● Exercise prompt
According to the page on IO objects below, what is the canonical way to open a file?

● Supplied text

..............................

IO Objects

Indices and tables

Definition

An IO object represents an open file.

The location of that file may be one of:

  • On-disk
  • Standard input
  • Standard output
  • Standard error
  • In-memory buffer
  • Sockets
  • Pipes
  • etc…

IO objects are also referred to as, “file objects”, “file-like objects” or “streams”.

There are 3 basic types of IO objects you can work with:

Text

Reads and writes string objects.

Bytes from the backing store are decoded back to string on read and encoded into bytes on write. Newlines are optionally translated.

Binary

Reads and writes bytes objects.

No encoding, decoding or newline translation is performed.

Raw

Also called unbuffered IO.

This is a low-level building block class. It is rarely needed and won’t be discussed further.

The io library contains the API definitions for the different types of IO objects.

Python pre-initializes 3 text streams, for you:

Common IO Operations

Stream Opening

The canonical way to open a file is with the built-in function open(). Some, but not all, of its arguments are described below:

open(file, mode='r', encoding='', newline='')

file is a string or bytes object giving the path name to the file to open.

mode is optional and is a sequence of 1 or more characters that specifies how the file is opened. Refer to Table 15

Table 15 Table of File Open Modes
Character Meaning
‘r’ Open for reading (default)

..............................

● Supplied material
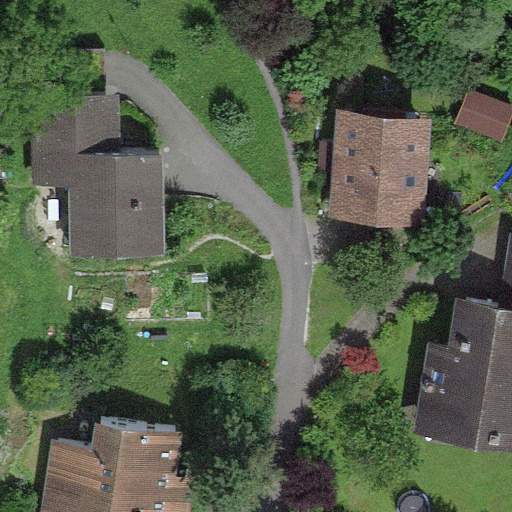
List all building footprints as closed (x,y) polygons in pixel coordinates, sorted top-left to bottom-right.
[(35,43),(36,83),(107,82),(107,42),(35,43)] [(36,83),(32,83),(33,175),(70,174),(71,243),(164,241),(162,137),(121,138),(121,82),(107,82),(36,83)] [(511,114),(511,99),(470,84),(456,120),(503,138),(511,114)] [(433,102),(338,96),(331,211),(425,217),(433,102)] [(511,221),(511,222),(501,288),(511,290),(511,221)] [(511,290),(501,288),(457,282),(449,332),(428,329),(415,420),(511,434),(511,290)] [(92,435),(52,430),(41,511),(191,511),(197,470),(177,467),(183,416),(96,405),(92,435)]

..............................

● The completed task
With the built-in function open().